Task instructions:
Only the lines from the one containing "Nuno Lisboa, Olivier" through the last line of the data are to be written out, exactly and in full.

[Start of Attachment]

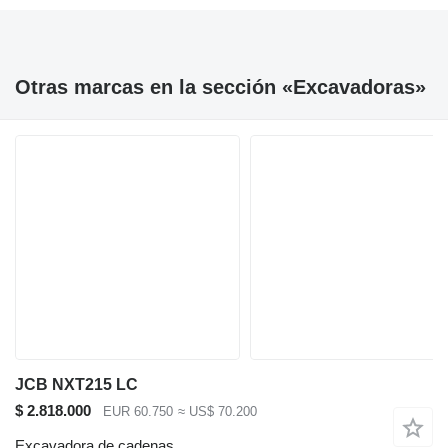
Otras marcas en la sección «Excavadoras»
JCB NXT215 LC
$ 2.818.000
EUR 60.750
≈ US$ 70.200
Excavadora de cadenas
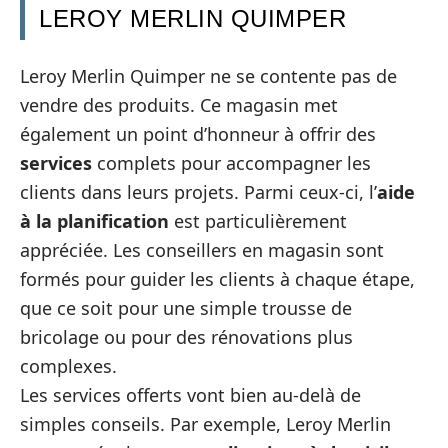
LEROY MERLIN QUIMPER
Leroy Merlin Quimper ne se contente pas de
vendre des produits. Ce magasin met
également un point d’honneur à offrir des
services
complets pour accompagner les
clients dans leurs projets. Parmi ceux-ci, l’
aide
à la planification
est particulièrement
appréciée. Les conseillers en magasin sont
formés pour guider les clients à chaque étape,
que ce soit pour une simple trousse de
bricolage ou pour des rénovations plus
complexes.
Les services offerts vont bien au-delà de
simples conseils. Par exemple, Leroy Merlin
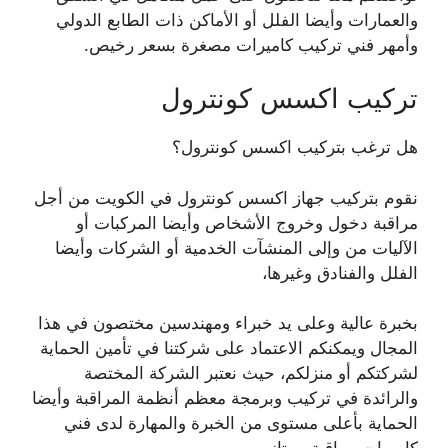
والعمارات وأيضا الفلل أو الأماكن ذات الطابع الدولي
وأمهر فني تركيب كاميرات مصغرة بسعر رخيص.
تركيب اكسس كونترول
هل ترغب بتركيب اكسس كونترول؟
نقوم بتركيب جهاز اكسس كونترول في الكويت من أجل
مراقبة دخول وخروج الأشخاص وأيضا المركبات أو
الآليات من وإلى المنشآت الخدمية أو الشركات وأيضا
الفلل والفنادق وغيرها،
بخبرة عالية وعلى يد خبراء ومهندسين مختصون في هذا
المجال ويمكنكم الاعتماد على شركتنا في تأمين الحماية
لشركتكم أو منزلكم، حيث نعتبر الشركة المختصة
والرائدة في تركيب وبرمجة معظم أنظمة المراقبة وأيضا
الحماية بأعلى مستوى من الخبرة والمهارة لدى فني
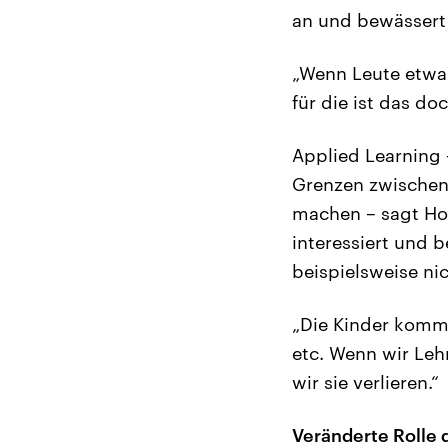
an und bewässert 
„Wenn Leute etwa 
für die ist das d
Applied Learning 
Grenzen zwischen
machen – sagt Ho 
interessiert und b
beispielsweise nic
„Die Kinder komme
etc. Wenn wir Leh
wir sie verlieren.“
Veränderte Rolle 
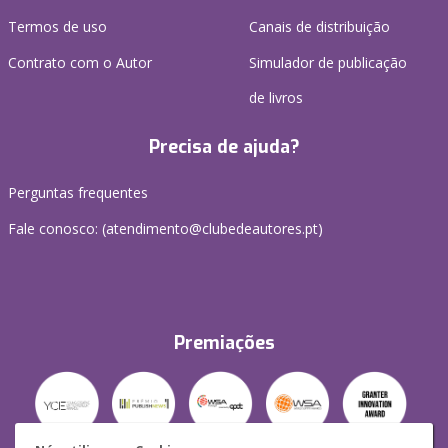
Termos de uso
Canais de distribuição
Contrato com o Autor
Simulador de publicação
de livros
Precisa de ajuda?
Perguntas frequentes
Fale conosco: (
atendimento@clubedeautores.pt
)
Premiações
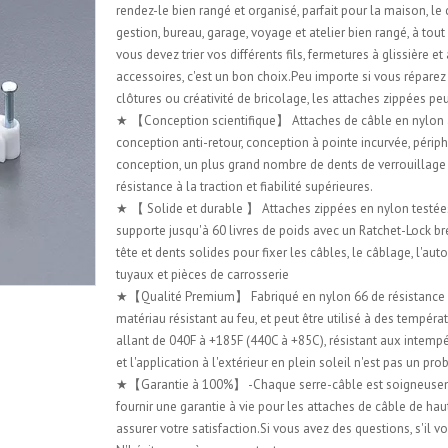
rendez-le bien rangé et organisé, parfait pour la maison, le
gestion, bureau, garage, voyage et atelier bien rangé, à to
vous devez trier vos différents fils, fermetures à glissière et
accessoires, c'est un bon choix.Peu importe si vous réparez
clôtures ou créativité de bricolage, les attaches zippées pe
★ 【Conception scientifique】 Attaches de câble en nylon
conception anti-retour, conception à pointe incurvée, périp
conception, un plus grand nombre de dents de verrouillage
résistance à la traction et fiabilité supérieures.
★ 【 Solide et durable 】 Attaches zippées en nylon testées 
supporte jusqu'à 60 livres de poids avec un Ratchet-Lock br
tête et dents solides pour fixer les câbles, le câblage, l'au
tuyaux et pièces de carrosserie
★【Qualité Premium】 Fabriqué en nylon 66 de résistance i
matériau résistant au feu, et peut être utilisé à des tempéra
allant de 040F à +185F (440C à +85C), résistant aux intempé
et l'application à l'extérieur en plein soleil n'est pas un pr
★【Garantie à 100%】 -Chaque serre-câble est soigneuse
fournir une garantie à vie pour les attaches de câble de hau
assurer votre satisfaction.Si vous avez des questions, s'il vo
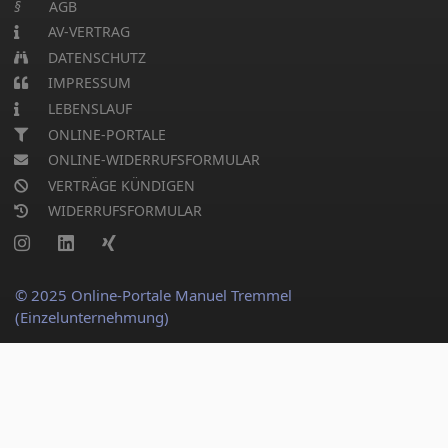
§
AGB
AV-VERTRAG
DATENSCHUTZ
IMPRESSUM
LEBENSLAUF
ONLINE-PORTALE
ONLINE-WIDERRUFSFORMULAR
VERTRÄGE KÜNDIGEN
WIDERRUFSFORMULAR
© 2025 Online-Portale Manuel Tremmel
(Einzelunternehmung)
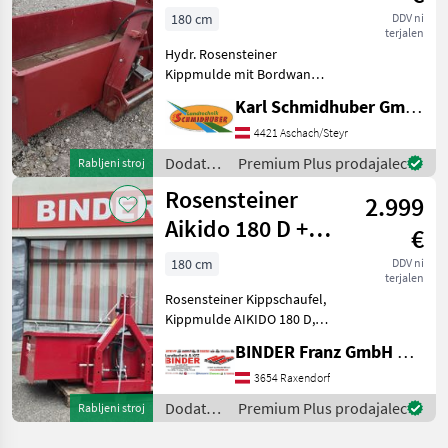
Rosensteiner
180 cm
DDV ni
terjalen
Hydr. Rosensteiner
Kippmulde mit Bordwand
Dodatna oprema za
Karl Schmidhuber GmbH
traktorje Nakladalna žlica
4421 Aschach/Steyr
Dodatna
Premium Plus prodajalec
Rabljeni stroj
oprema
Rosensteiner
2.999
za
traktorje
Aikido 180 D +
€
/
Bordwandschwenkvorricht
Rosensteiner
180 cm
DDV ni
terjalen
Rosensteiner Kippschaufel,
Kippmulde AIKIDO 180 D,
Innenbreite 180cm x 80cm
BINDER Franz GmbH & CoKG
tief x 42cmhoch, hydr.
Doppeltwirkend mit 2
3654 Raxendorf
Kippzylinder einer vorne
Dodatna
Premium Plus prodajalec
Rabljeni stroj
stehend zum weghe
oprema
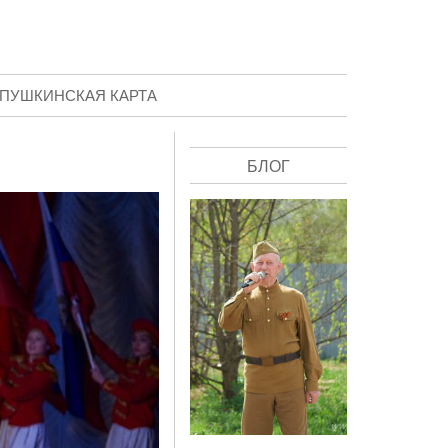
ПУШКИНСКАЯ КАРТА
БЛОГ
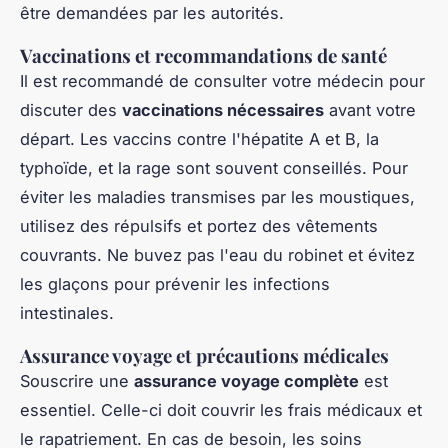
être demandées par les autorités.
Vaccinations et recommandations de santé
Il est recommandé de consulter votre médecin pour
discuter des
vaccinations nécessaires
avant votre
départ. Les vaccins contre l'hépatite A et B, la
typhoïde, et la rage sont souvent conseillés. Pour
éviter les maladies transmises par les moustiques,
utilisez des répulsifs et portez des vêtements
couvrants. Ne buvez pas l'eau du robinet et évitez
les glaçons pour prévenir les infections
intestinales.
Assurance voyage et précautions médicales
Souscrire une
assurance voyage complète
est
essentiel. Celle-ci doit couvrir les frais médicaux et
le rapatriement. En cas de besoin, les soins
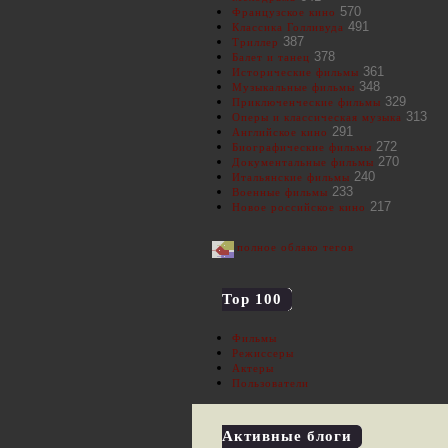
570
Французское кино
491
Классика Голливуда
387
Триллер
378
Балет и танец
361
Исторические фильмы
348
Музыкальные фильмы
329
Приключенческие фильмы
313
Оперы и классическая музыка
291
Английское кино
272
Биографические фильмы
270
Документальные фильмы
240
Итальянские фильмы
233
Военные фильмы
217
Новое российское кино
полное облако тегов
Top 100
Фильмы
Режиссеры
Актеры
Пользователи
Активные блоги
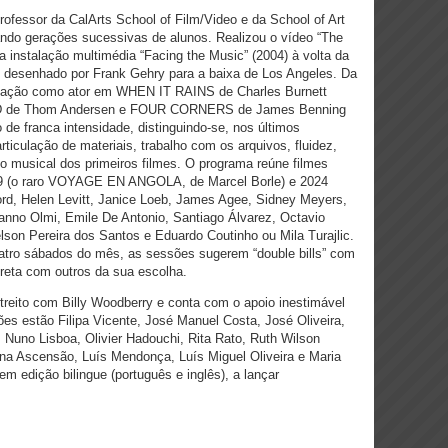
rofessor da CalArts School of Film/Video e da School of Art
rcando gerações sucessivas de alunos. Realizou o vídeo “The
 a instalação multimédia “Facing the Music” (2004) à volta da
l desenhado por Frank Gehry para a baixa de Los Angeles. Da
cipação como ator em WHEN IT RAINS de Charles Burnett
D de Thom Andersen e FOUR CORNERS de James Benning
de franca intensidade, distinguindo-se, nos últimos
rticulação de materiais, trabalho com os arquivos, fluidez,
o musical dos primeiros filmes. O programa reúne filmes
29 (o raro VOYAGE EN ANGOLA, de Marcel Borle) e 2024
rd, Helen Levitt, Janice Loeb, James Agee, Sidney Meyers,
anno Olmi, Emile De Antonio, Santiago Álvarez, Octavio
lson Pereira dos Santos e Eduardo Coutinho ou Mila Turajlic.
atro sábados do mês, as sessões sugerem “double bills” com
ireta com outros da sua escolha.
reito com Billy Woodberry e conta com o apoio inestimável
s estão Filipa Vicente, José Manuel Costa, José Oliveira,
 Nuno Lisboa, Olivier Hadouchi, Rita Rato, Ruth Wilson
ana Ascensão, Luís Mendonça, Luís Miguel Oliveira e Maria
em edição bilingue (português e inglês), a lançar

[End of Attachment]

Answer space:
 Nuno Lisboa, Olivier Hadouchi, Rita Rato, Ruth Wilson
ana Ascensão, Luís Mendonça, Luís Miguel Oliveira e Maria
em edição bilingue (português e inglês), a lançar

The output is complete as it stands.